> A difficult part was constructing a chess board on which to play math (Lean). Now it's just pattern recognition and computation.
However, this was not verified in Lean. This was purely plain language in and out. I think, in many ways, this is a quite exciting demonstration of exactly the opposite of the point you're making. Verification comes in when you want to offload checking proofs to computers as well. As it stands, this proof was hand-verified by a group of mathematicians in the field.
Yeah, but I wouldn't be surprised if they train the model on verification assisted by Lean.
Arguing similarly to how stockfish, the chess engine, trains I would not be surprised if this is more common in the future. I don't know if they use any proof verification tools during their reinforcement learning procedure right now, as far as I know they've been focusing more on COT based strategies (w/o Lean). But I'm hardly an LLM expert, I don't know.

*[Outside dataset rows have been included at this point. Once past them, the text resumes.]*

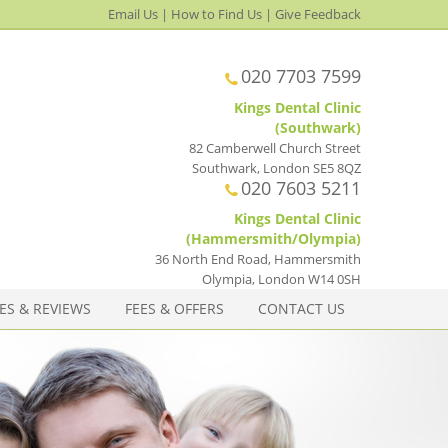
Email Us
|
How to Find Us
|
Give Feedback
020 7703 7599
Kings Dental Clinic
(Southwark)
82 Camberwell Church Street
Southwark
,
London
SE5 8QZ
020 7603 5211
Kings Dental Clinic
(Hammersmith/Olympia)
36 North End Road, Hammersmith
Olympia
,
London
W14 0SH
ES & REVIEWS
FEES & OFFERS
CONTACT US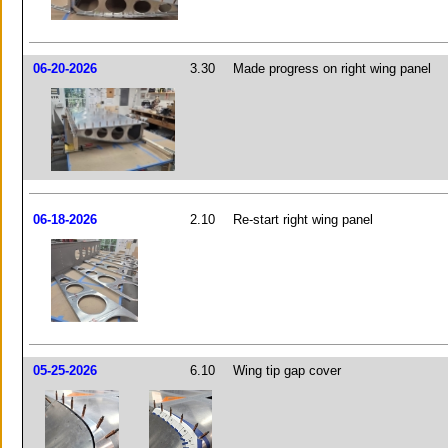
06-20-2026
3.30
Made progress on right wing panel
06-18-2026
2.10
Re-start right wing panel
05-25-2026
6.10
Wing tip gap cover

They most definitely threw in rl with formal verification somewhere between GPT 4 and now. The models are better at not hallucinating. I don't think their IMO team are only show ponies...
Same could be said for human mathematicians that learn from tools like Lean.
That may be true for now, but it seems clear enough that letting the model use Lean in its internal reasoning process would be a great idea
That I'd agree with! I really need to get around to learning Lean myself. It might be interesting to try and formalize some missing theoretical pieces from my field (or likely start smaller).
how would they calculate "probability of solving" without automated verification?
> However, this was not verified in Lean.
This is the caliber of thinking in unimpaired AI bullishness.